La première personne qui parle de son initiative est l'une de ses copines, journaliste stagiaire. "On lui demandait un article par jour, alors elle a pensé à raconter mon histoire," raconte Fitiavana. Son activité n'étant pas encore déclarée, elle fait l'autruche : "Je ne voulais même pas lire ce qu'elle avait écrit. J'espérais juste que personne ne le voit". Le soir-même, l'article était sur Facebook et avait déjà été partagé des dizaines de fois. Son histoire se répand comme une traînée de poudre. Sollicitée par plusieurs médias, elle devient l'icône d'une jeune génération animée par l'esprit d'entreprise pour faire face aux multiples défis de leur pays, l'un des plus pauvres de la planète. Un pays où aujourd'hui, affirme Fitiavana, beaucoup de jeunes filles ont envie d'entreprendre :

L'avenir : "social, durable, écologique"

La société de Fitiavana n'a pas encore de statut officiel, mais la demande est faite pour Ecologic Bag Malagasy. Elle envisage ensuite d'explorer d'autres pistes. "Les clients demandent souvent du papier glacé ou de couleur. Je suis passé à côté de beaucoup de commandes car j'étais incapable de le leur fournir." De fait, il n'y a plus de fabrique de papier à Madagascar. Tout est importé. La jeune fille espère que son initiative sera moteur : "J'aimerais qu'une entreprise malgache se décide à fabriquer du papier en matériaux locaux et renouvelables. Il sera alors plus facile pour moi de me développer et d'élargir mon offre à des cartes et à de petits objets personnalisés." 

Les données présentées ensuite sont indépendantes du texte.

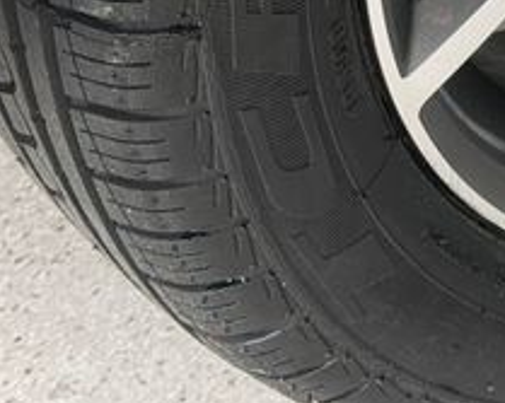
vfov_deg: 8.7
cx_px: 749
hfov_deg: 10.8
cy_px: -275
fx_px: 2570
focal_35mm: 172
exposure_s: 1/228
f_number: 1.78
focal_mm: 6.76
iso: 64
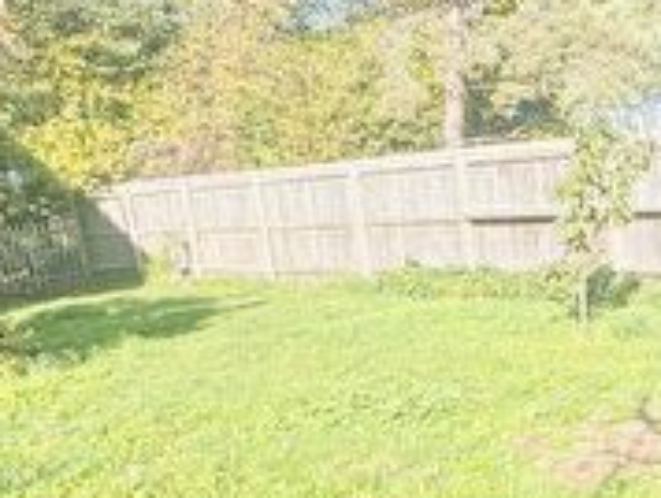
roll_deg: +4.2
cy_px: 518
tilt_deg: -18.1
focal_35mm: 55
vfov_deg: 25.1
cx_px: 605
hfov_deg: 33.0
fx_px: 1052
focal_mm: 2.22
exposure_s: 1/720
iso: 40
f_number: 2.2
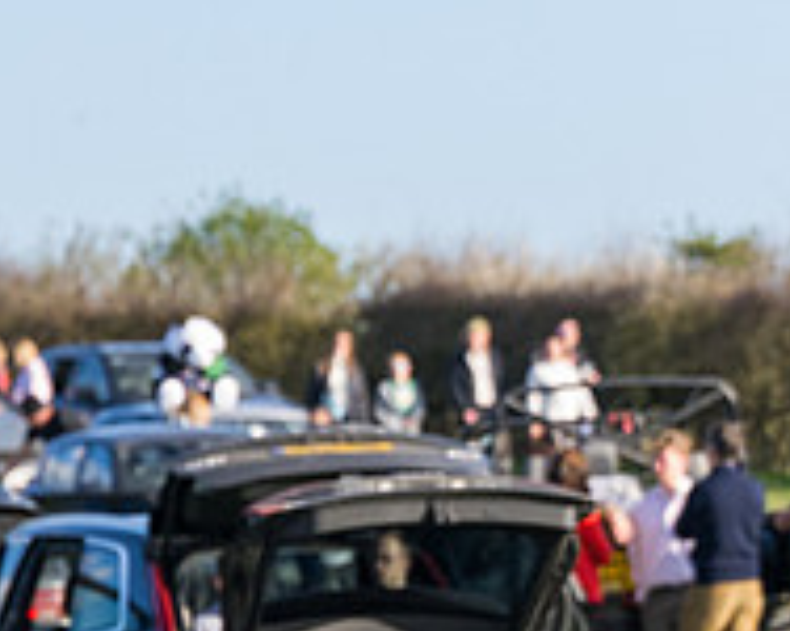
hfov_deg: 3.2
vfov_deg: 2.6
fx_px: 13944
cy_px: 984
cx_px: -279
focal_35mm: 597
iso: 400
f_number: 4
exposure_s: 1/1600
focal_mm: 103
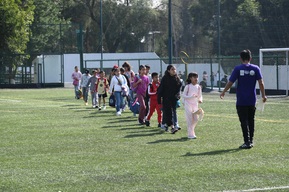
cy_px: 96
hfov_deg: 18.3
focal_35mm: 112
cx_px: 144
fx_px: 899
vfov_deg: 12.2
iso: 100
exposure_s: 1/100
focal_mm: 75
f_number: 9
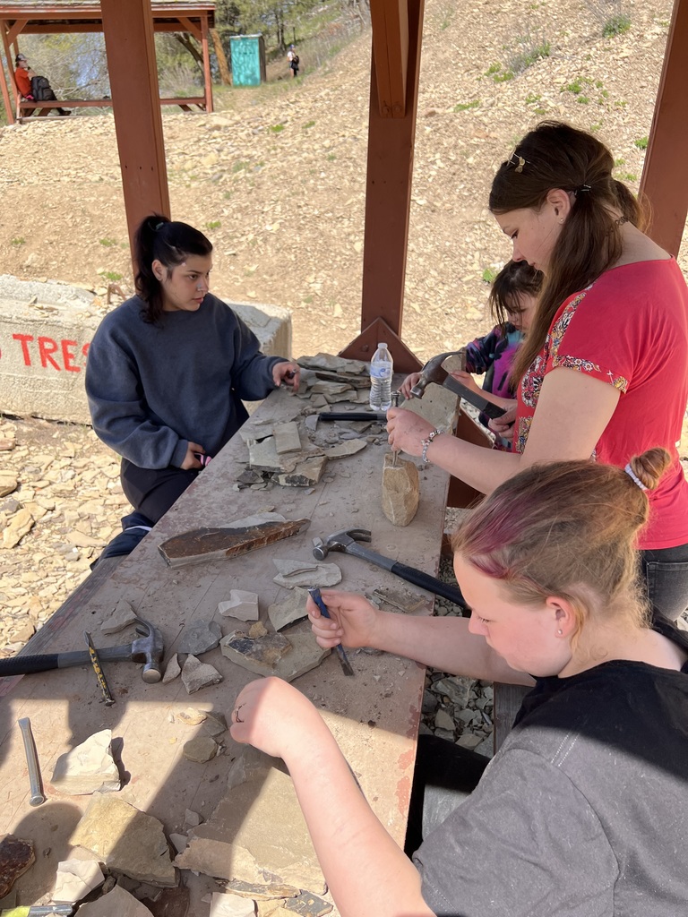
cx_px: 344
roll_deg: +0.6
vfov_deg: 67.3
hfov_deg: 53.1
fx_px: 689
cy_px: 458
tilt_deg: -18.4
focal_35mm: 26
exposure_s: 1/1669
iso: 50
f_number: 1.5
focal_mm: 5.7
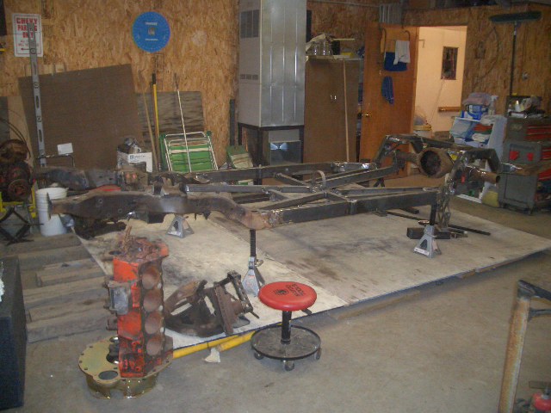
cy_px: 206
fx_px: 557
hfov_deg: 52.6
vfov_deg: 40.7
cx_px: 276
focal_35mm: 35
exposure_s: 1/60
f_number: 2.6
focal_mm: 5.8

Fitiavana veut aussi conserver l'aspect social de son activité, qui génère un revenu supplémentaire pour les femmes. "A Madagascar, on sous-estime les filles qui sont victimes de toutes sortes de discriminations, des licenciements abusifs à l'exclusion pour les filles qui ont des enfants très jeunes sans être mariées." 

Aujourd'hui, la jeune femme prépare son Master à l'université. Son sujet de mémoire ? "L'apport de l'entreprenariat dans la croissance générale", fondé sur un éloquent exemple pratique - le sien, celui d'une future jeune diplômée qui a déjà beaucoup d'expérience.